A SEMANA : Primeiro di?rio caboverdiano em linha

Edil Júlio Lopes defende que hub aéreo no Sal é um desafio e oportunidades para Cabo Verde, mas presidente da Câmara de Sotavento discorda do encerramento de operações da TACV noutros aeroportos e rotas 04 Dezembro 2017

O presidente da Câmara Municipal do Sal,Júlio Lopes, considerou que o hub aéreo, um negócio que se vai fazer a partir do aeroporto da ilha do Sal, é um desafio e oportunidades para todo Cabo Verde, para que se possa tirar vantagem desse tráfego. O Presidente da Câmara de Comércio de Sotavento, Jorge Spencer Lima “Scapa”, aplaudiu a ideia, mas disse discordar-se do encerramento de operações da TACV noutros aeroportos e o abandono de algumas linhas “importantes” para os cabo-verdianos, com destaque para a que liga Lisboa à cidade da Praia.

Edil Júlio Lopes defende que  hub aéreo no Sal é um desafio e oportunidades para  Cabo Verde, mas presidente da Câmara de Sotavento discorda do encerramento de operações da TACV noutros aeroportos e rotas

Júlio Lopes, que falava sábado, à margem da conferência sobre “Gestão Integrada e Conectividade no “Sistema Hub”, que decorreu num dos hotéis da cidade Santa Maria, na ilha do Sal, explicou, segundo a Inforppress, que com o incremento do número de visitantes e de passageiros, há todo um conjunto de oportunidades que emergem e em consequência também um conjunto de desafios para os poderes públicos, a nível dos governos central e local, assim como para o privado.
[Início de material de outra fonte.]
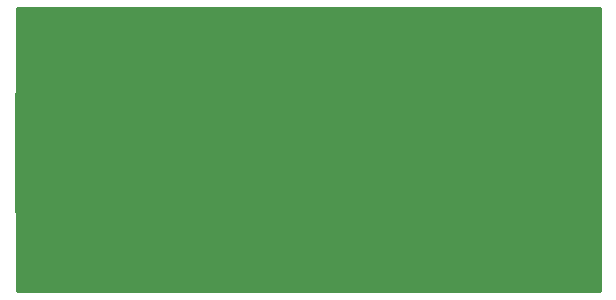
<source format=gbl>
G04 #@! TF.FileFunction,Copper,L2,Bot,Signal*
%FSLAX46Y46*%
G04 Gerber Fmt 4.6, Leading zero omitted, Abs format (unit mm)*
G04 Created by KiCad (PCBNEW 4.0.6) date 10/14/17 13:03:26*
%MOMM*%
%LPD*%
G01*
G04 APERTURE LIST*
%ADD10C,0.100000*%
%ADD11R,7.620000X10.160000*%
%ADD12C,0.685800*%
%ADD13C,0.254000*%
G04 APERTURE END LIST*
D10*
D11*
X105918000Y-63754000D03*
X147828000Y-63754000D03*
D12*
X127000000Y-66675000D03*
D13*
G36*
X151690000Y-75490000D02*
X102310000Y-75490000D01*
X102310000Y-51510000D01*
X151690000Y-51510000D01*
X151690000Y-75490000D01*
X151690000Y-75490000D01*
G37*
X151690000Y-75490000D02*
X102310000Y-75490000D01*
X102310000Y-51510000D01*
X151690000Y-51510000D01*
X151690000Y-75490000D01*
M02*

</source>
“Portanto, é necessário mais investimentos na área de hotelaria e noutras áreas de negócio, requalificação urbana, habitação, saúde, segurança, enfim… até transportes marítimos, para fazer face às oportunidades, para que os benefícios possam ocorrer em todas as ilhas de Cabo Verde”, renovou.
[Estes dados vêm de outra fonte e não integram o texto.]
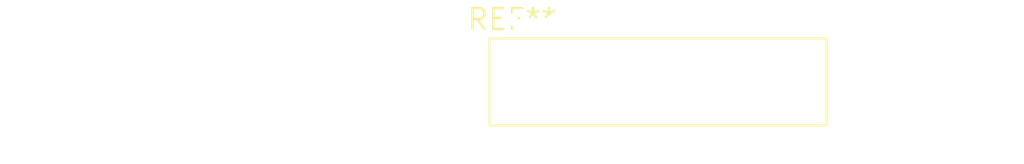
<source format=kicad_pcb>
(kicad_pcb (version 20240108) (generator pcbnew)

  (general
    (thickness 1.6)
  )

  (paper "A4")
  (layers
    (0 "F.Cu" signal)
    (31 "B.Cu" signal)
    (32 "B.Adhes" user "B.Adhesive")
    (33 "F.Adhes" user "F.Adhesive")
    (34 "B.Paste" user)
    (35 "F.Paste" user)
    (36 "B.SilkS" user "B.Silkscreen")
    (37 "F.SilkS" user "F.Silkscreen")
    (38 "B.Mask" user)
    (39 "F.Mask" user)
    (40 "Dwgs.User" user "User.Drawings")
    (41 "Cmts.User" user "User.Comments")
    (42 "Eco1.User" user "User.Eco1")
    (43 "Eco2.User" user "User.Eco2")
    (44 "Edge.Cuts" user)
    (45 "Margin" user)
    (46 "B.CrtYd" user "B.Courtyard")
    (47 "F.CrtYd" user "F.Courtyard")
    (48 "B.Fab" user)
    (49 "F.Fab" user)
    (50 "User.1" user)
    (51 "User.2" user)
    (52 "User.3" user)
    (53 "User.4" user)
    (54 "User.5" user)
    (55 "User.6" user)
    (56 "User.7" user)
    (57 "User.8" user)
    (58 "User.9" user)
  )

  (setup
    (pad_to_mask_clearance 0)
    (pcbplotparams
      (layerselection 0x00010fc_ffffffff)
      (plot_on_all_layers_selection 0x0000000_00000000)
      (disableapertmacros false)
      (usegerberextensions false)
      (usegerberattributes false)
      (usegerberadvancedattributes false)
      (creategerberjobfile false)
      (dashed_line_dash_ratio 12.000000)
      (dashed_line_gap_ratio 3.000000)
      (svgprecision 4)
      (plotframeref false)
      (viasonmask false)
      (mode 1)
      (useauxorigin false)
      (hpglpennumber 1)
      (hpglpenspeed 20)
      (hpglpendiameter 15.000000)
      (dxfpolygonmode false)
      (dxfimperialunits false)
      (dxfusepcbnewfont false)
      (psnegative false)
      (psa4output false)
      (plotreference false)
      (plotvalue false)
      (plotinvisibletext false)
      (sketchpadsonfab false)
      (subtractmaskfromsilk false)
      (outputformat 1)
      (mirror false)
      (drillshape 1)
      (scaleselection 1)
      (outputdirectory "")
    )
  )

  (net 0 "")

  (footprint "Samtec_HLE-108-02-xx-DV-PE-LC_2x08_P2.54mm_Horizontal" (layer "F.Cu") (at 0 0))

)

</source>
Conforme a mesma fonte, os operadores económicos manifestaram-se igualmente satisfeitos com a construção do hub, que tem como base a ilha do Sal.

Reação da CCS e operadores

Entretanto, Jorge Spencer Lima “Scapa”, presidente da Câmara de Comércio de Sotavento, aplaudindo a ideia, disse, entretanto, discordar-se do encerramento de operações da TACV noutros aeroportos e o abandono de algumas linhas “importantes” para os cabo-verdianos.
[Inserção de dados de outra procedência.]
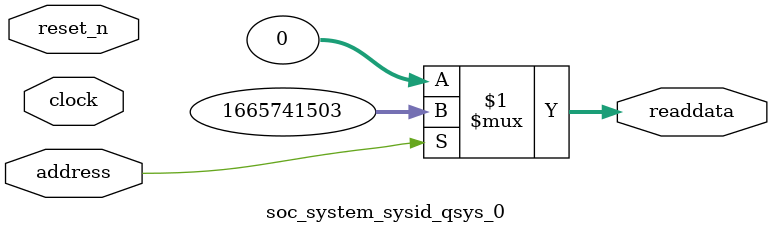
<source format=v>



// synthesis translate_off
`timescale 1ns / 1ps
// synthesis translate_on

// turn off superfluous verilog processor warnings 
// altera message_level Level1 
// altera message_off 10034 10035 10036 10037 10230 10240 10030 

module soc_system_sysid_qsys_0 (
               // inputs:
                address,
                clock,
                reset_n,

               // outputs:
                readdata
             )
;

  output  [ 31: 0] readdata;
  input            address;
  input            clock;
  input            reset_n;

  wire    [ 31: 0] readdata;
  //control_slave, which is an e_avalon_slave
  assign readdata = address ? 1665741503 : 0;

endmodule



</source>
“Do meu ponto de vista, isto está errado. Por exemplo, só na linha de Lisboa estamos a perder o mercado de quase 20 milhões de euros que a TACV tinha e vamos entregar à TAP. Está errado”, apontou, denotando que a política do hub está certa, correcta, mas não deve excluir as outras vertentes que a TACV tinha e que “devia continuar a ter”, onde a empresa facturava, disse, valores significativos, anuais.

Já Victor Fidalgo, representante do maior Resort Group da ilha do Sal, manifestando satisfação pela iniciativa, que “irá promover” um novo tipo de turismo, disse que Cabo Verde não pode parar.

“Temos que ter uma visão que nos leve a lançar novos objectivos, e o hub aqui no Sal é uma inovação, um desafio. Não estamos a inventar nada que não exista noutras paragens. E, agindo bem e com cautela, vamos restituir a Cabo Verde uma função que sempre teve na sua história, que é servir de encruzilhada das grandes rotas internacionais”, denotou

Acrescenta a agência cobo-verdiana de noticias que, perante algumas preocupações, o ministro da Economia, José Gonçalves, que também fez o encerramento do evento, assegurou que o Governo não vai descorar o mercado interno e da diáspora, estando à procura de soluções, afirmando que o novo modelo de negócio aéreo vai permitir a entrada de outras companhias que servirão os cabo-verdianos.

“Implementar Hub Sal” e Implementar Stopover em Cabo Verde” foram os dois painéis em debate neste dia de trabalho. Durante o colóquio, a Icelandair mostrou a sua experiência no domínio de hub aéreo, enquanto os principais “stakeholders” manifestaram também sua opinião quanto aos desafios que a implementação do sistema trará nos vários domínios, refere a mesma fonte citada pela Inforpress.